Afeto para mulheres lésbicas: reflexão


Cresci achando que casamento não era para mim e que meu destino era ser só. Naquele momento, eu entendia o afeto apenas na forma heterossexual e é engraçado pensar nisso agora, porque eu sempre almejei ser quem eu sou, mas eu apenas não sabia ainda. Eu não queria estar em um enlace "tradicional", não me via com marido e filhos, achava que o casamento não era para mim e, de fato, naqueles moldes, não era.
Depois, meu pensamento sobre afeto mudou. A culpa cristã chegou com força. "Você não vai ser feliz e nem sentir o amor, porque ele é errado, seu amor é errado. Você não merece ser feliz", era só sobre isso que eu pensava por um período relativamente longo. Lembro-me de uma noite que chorei até amanhecer pensando nisso. Mas eu ainda estava muito longe de entender quem eu realmente era.
Finalmente me aceitei. E agora? Minhas referências eram nulas. Os filmes diziam que eu ia morrer ou que ela ia me deixar. O Google só me apresentava pornografia irreal. Eu só fui entender o afeto entre mulheres lésbicas quando cheguei na vida adulta. E não, esse afeto não era direcionado a mim. Muito pelo contrário, ele demorou. Ele demorou muito.
Apaixonei-me pela primeira vez, não foi recíproco e eu entendi ali que para ser amor, precisava doer. Aquela voz, bem no fundo, me dizia ainda que era culpa do meu "amor errado", que era uma punição. Certa vez, eu, vivendo meu período na heterossexualidade compulsória, pedi para Deus para ser capaz de amar. E quando me machuquei pela primeira vez, aquele amor doeu. O afeto sempre vai doer? Essa era a resposta da minha oração?
Demorei algum tempo para me recuperar, mas consegui, consegui me consertar e finalmente viver o amor. Não era possível que aquele amor não fosse para mim também. Dizem que ele floresce nos lugares mais impossíveis e eu não era tão indigna de afeto, era?
E esse novo amor chegou. E me fez sentir coisas que eu não tinha sentido até então. Era um amor de serviços. Eu fazia o possível e o impossível para ela não ir embora, eu tentava ser a minha melhor versão todos os dias para que eu fosse digna do amor dela também. Hoje entendo que essa relação foi pautada no racismo e no elitismo, que o que eu passei, é o um cenário provável que a mulher preta pode viver quando se relaciona com uma mulher branca. Mas na época, para mim, aquilo parecia amar. Eu precisava implorar por aquilo, eu precisava fazer com que ela ficasse. Mas ela não ficou.

- [Tarefa a fazer]
Copie a parte do texto sobre afeto que começa nas palavras "Afeto para mulheres" e termina depois de "eu realmente era.", trocando "culpa cristã" por "culpa religiosa". As linhas não têm papel nesta atividade.

- [Trechos dos registros]
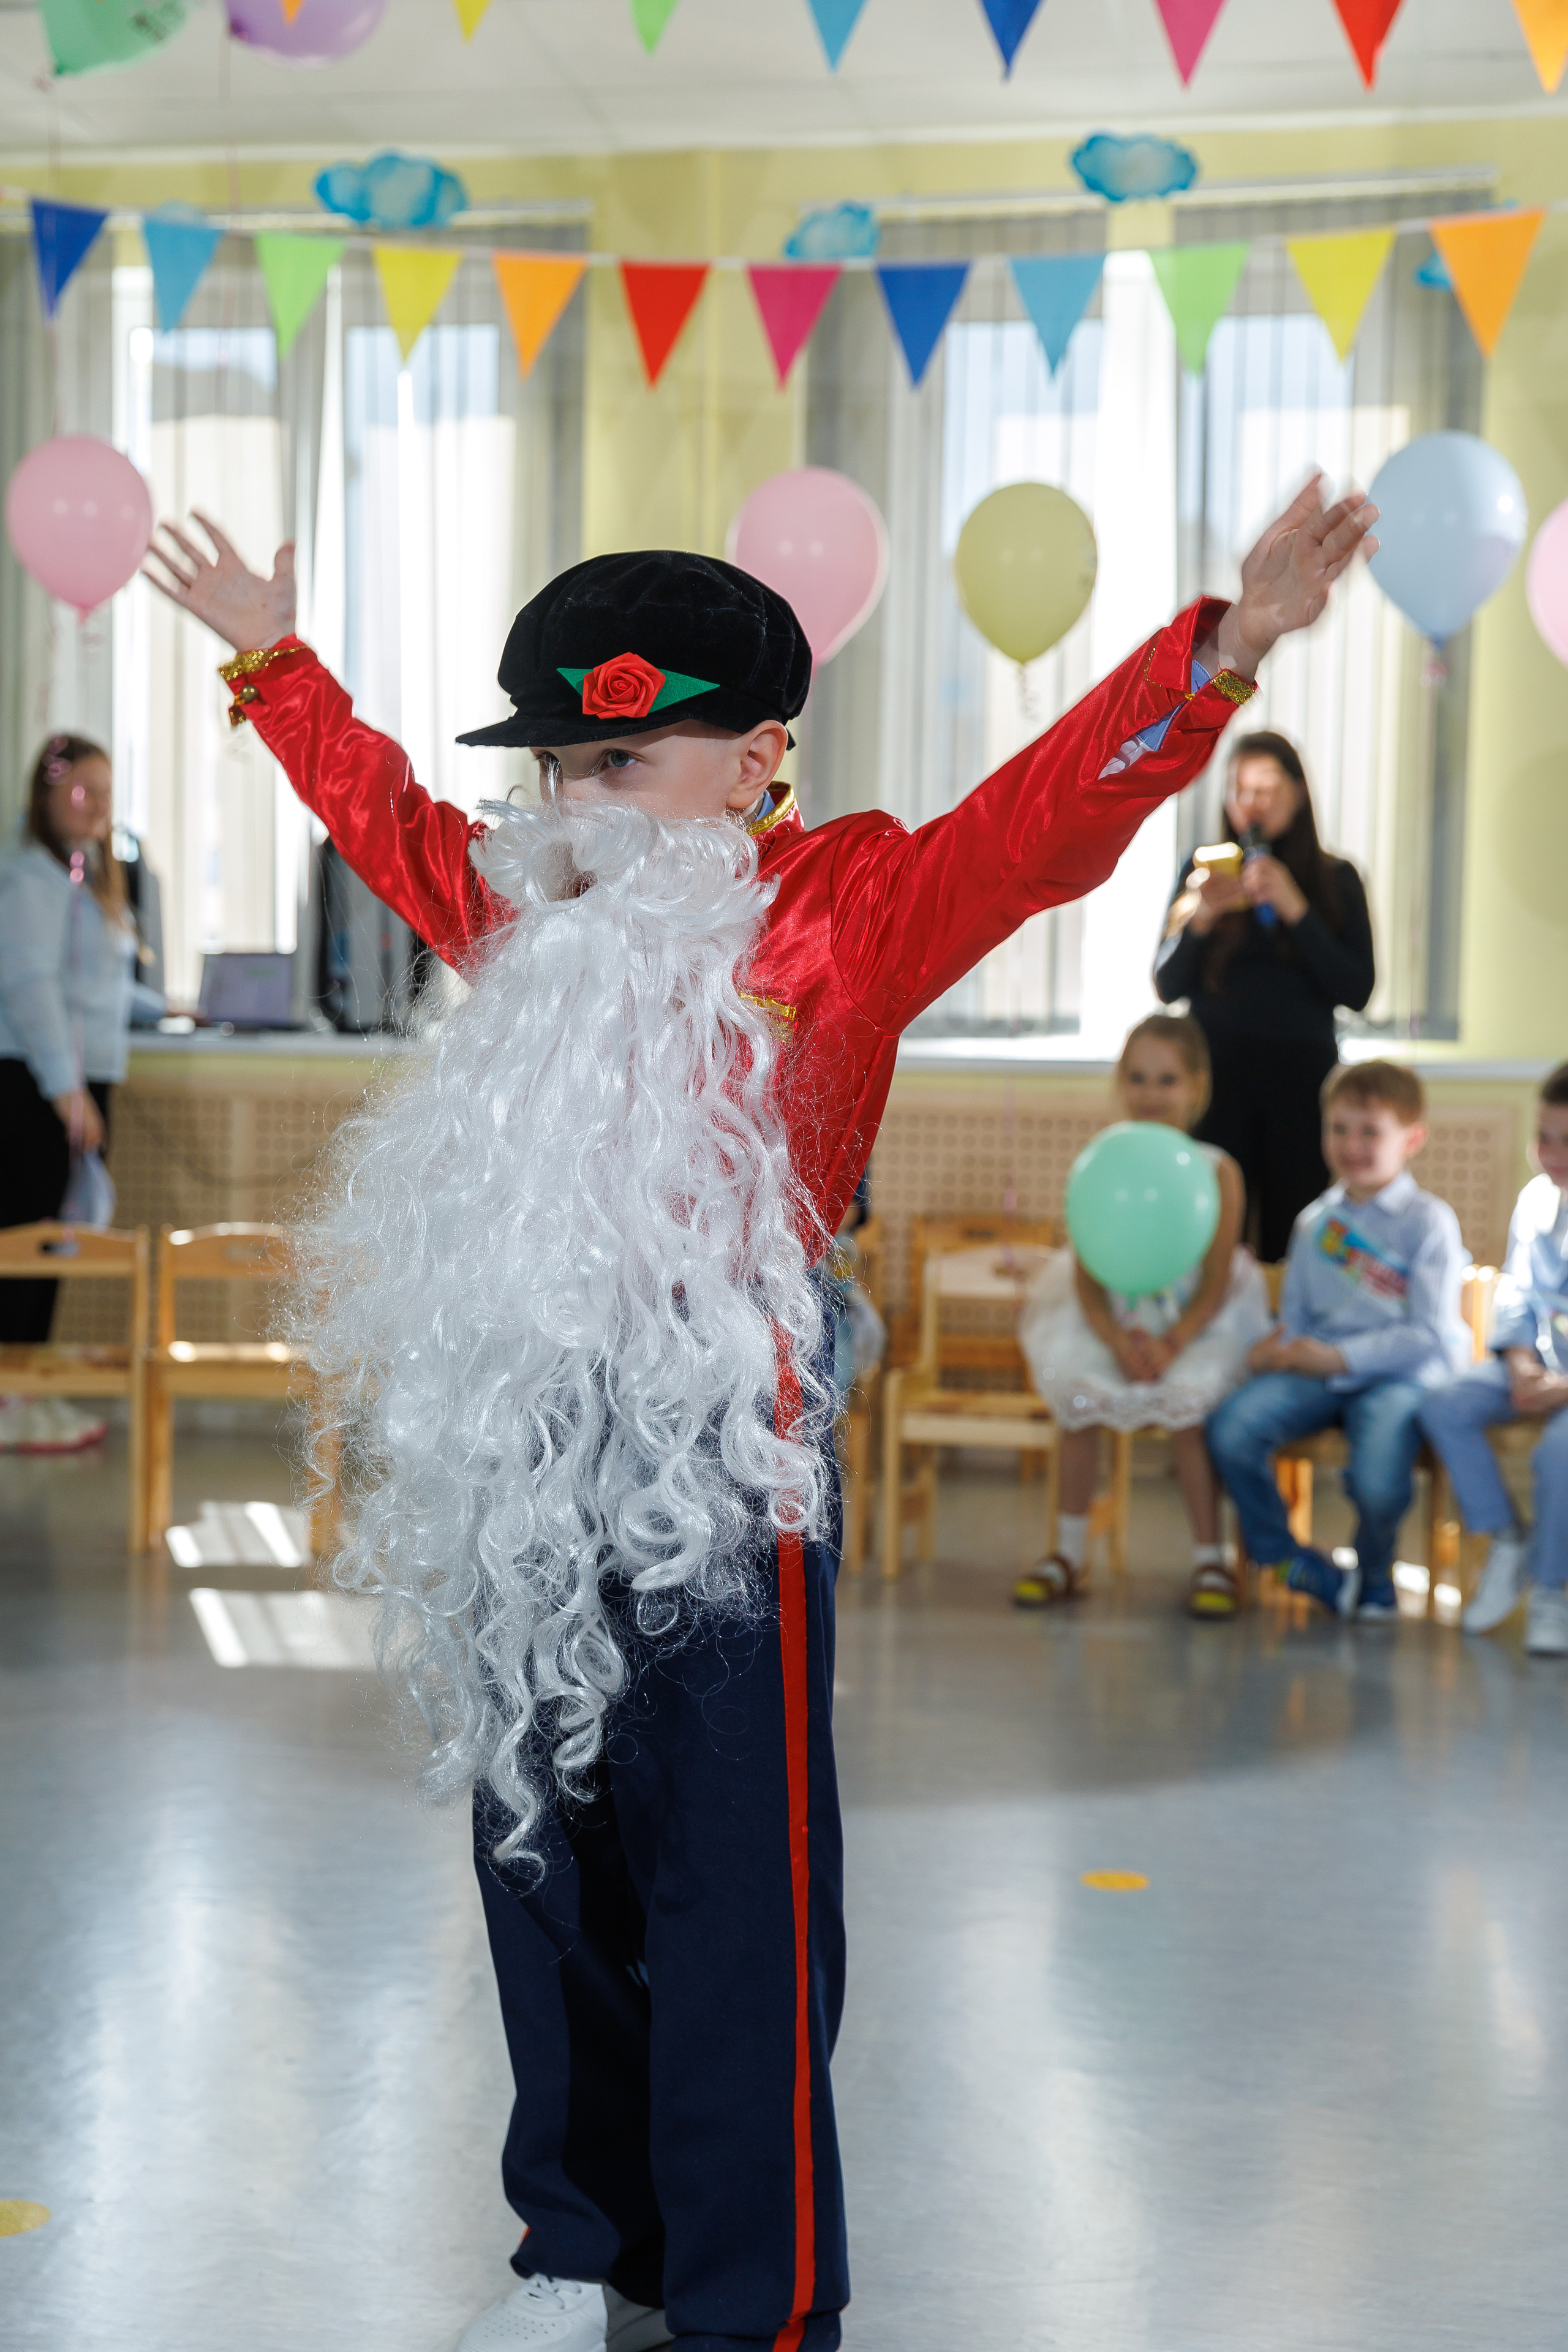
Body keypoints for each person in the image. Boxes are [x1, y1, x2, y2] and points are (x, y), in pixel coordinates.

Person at [145, 473, 1375, 2352]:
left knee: (736, 1897)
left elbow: (1043, 819)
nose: (575, 804)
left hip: (724, 1462)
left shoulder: (853, 903)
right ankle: (585, 2253)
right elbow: (382, 811)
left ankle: (752, 2306)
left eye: (621, 761)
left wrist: (1216, 656)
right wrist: (270, 658)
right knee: (541, 1866)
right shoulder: (523, 906)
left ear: (756, 758)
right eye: (558, 764)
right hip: (525, 1465)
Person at [1014, 1013, 1268, 1619]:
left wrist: (1173, 1342)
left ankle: (1209, 1557)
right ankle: (1069, 1552)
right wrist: (1115, 1340)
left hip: (1195, 1326)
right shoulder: (1101, 1162)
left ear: (1196, 1087)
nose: (1151, 1094)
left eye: (1167, 1080)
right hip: (1114, 1323)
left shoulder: (1217, 1170)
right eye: (1137, 1078)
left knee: (1187, 1413)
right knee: (1078, 1405)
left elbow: (1217, 1278)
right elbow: (1086, 1272)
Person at [1206, 1059, 1468, 1622]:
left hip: (1398, 1379)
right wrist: (1273, 1350)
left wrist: (1339, 1357)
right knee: (1232, 1428)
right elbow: (1296, 1319)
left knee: (1377, 1482)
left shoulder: (1430, 1222)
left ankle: (1373, 1576)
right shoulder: (1314, 1223)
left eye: (1370, 1132)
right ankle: (1289, 1560)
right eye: (1339, 1129)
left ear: (1411, 1139)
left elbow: (1428, 1334)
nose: (1351, 1145)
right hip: (1316, 1373)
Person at [1153, 730, 1375, 1263]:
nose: (1249, 803)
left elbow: (1358, 990)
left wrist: (1298, 911)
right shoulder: (1201, 872)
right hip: (1217, 1082)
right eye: (1238, 789)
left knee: (1292, 1235)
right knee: (1213, 1231)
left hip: (1301, 1085)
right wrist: (1202, 917)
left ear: (1298, 794)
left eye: (1266, 788)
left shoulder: (1338, 879)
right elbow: (1166, 985)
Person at [0, 733, 137, 1452]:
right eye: (83, 791)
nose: (97, 806)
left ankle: (26, 1388)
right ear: (48, 793)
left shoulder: (84, 879)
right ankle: (10, 1397)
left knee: (57, 1243)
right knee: (28, 1244)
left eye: (106, 793)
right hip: (37, 1087)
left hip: (73, 1084)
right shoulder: (31, 878)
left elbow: (97, 985)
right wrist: (66, 1092)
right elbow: (31, 987)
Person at [1420, 1064, 1568, 1657]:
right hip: (1534, 1364)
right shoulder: (1535, 1200)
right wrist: (1517, 1362)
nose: (1553, 1155)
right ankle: (1506, 1537)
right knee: (1443, 1403)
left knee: (1558, 1452)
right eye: (1544, 1138)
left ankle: (1552, 1587)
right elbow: (1517, 1292)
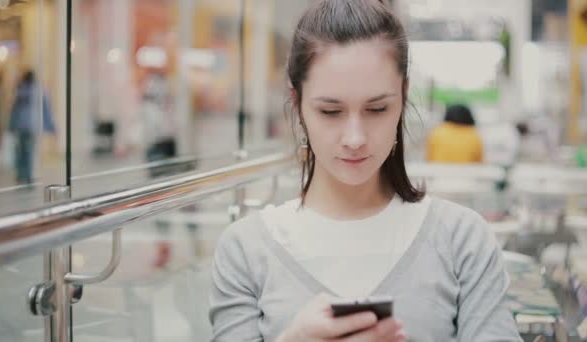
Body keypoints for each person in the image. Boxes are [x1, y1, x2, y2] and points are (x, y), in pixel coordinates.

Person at [209, 1, 521, 341]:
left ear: (403, 95)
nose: (355, 138)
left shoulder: (462, 241)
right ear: (296, 102)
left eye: (377, 108)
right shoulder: (246, 250)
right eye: (330, 111)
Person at [9, 70, 56, 184]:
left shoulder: (20, 91)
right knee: (29, 150)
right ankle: (28, 175)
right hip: (32, 125)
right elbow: (45, 110)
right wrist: (51, 127)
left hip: (21, 126)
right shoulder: (38, 91)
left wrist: (11, 125)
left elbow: (14, 111)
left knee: (20, 150)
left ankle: (21, 174)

- [Resultado do exercício]
Afeto para mulheres lésbicas: reflexão


Cresci achando que casamento não era para mim e que meu destino era ser só. Naquele momento, eu entendia o afeto apenas na forma heterossexual e é engraçado pensar nisso agora, porque eu sempre almejei ser quem eu sou, mas eu apenas não sabia ainda. Eu não queria estar em um enlace "tradicional", não me via com marido e filhos, achava que o casamento não era para mim e, de fato, naqueles moldes, não era.
Depois, meu pensamento sobre afeto mudou. A culpa religiosa chegou com força. "Você não vai ser feliz e nem sentir o amor, porque ele é errado, seu amor é errado. Você não merece ser feliz", era só sobre isso que eu pensava por um período relativamente longo. Lembro-me de uma noite que chorei até amanhecer pensando nisso. Mas eu ainda estava muito longe de entender quem eu realmente era.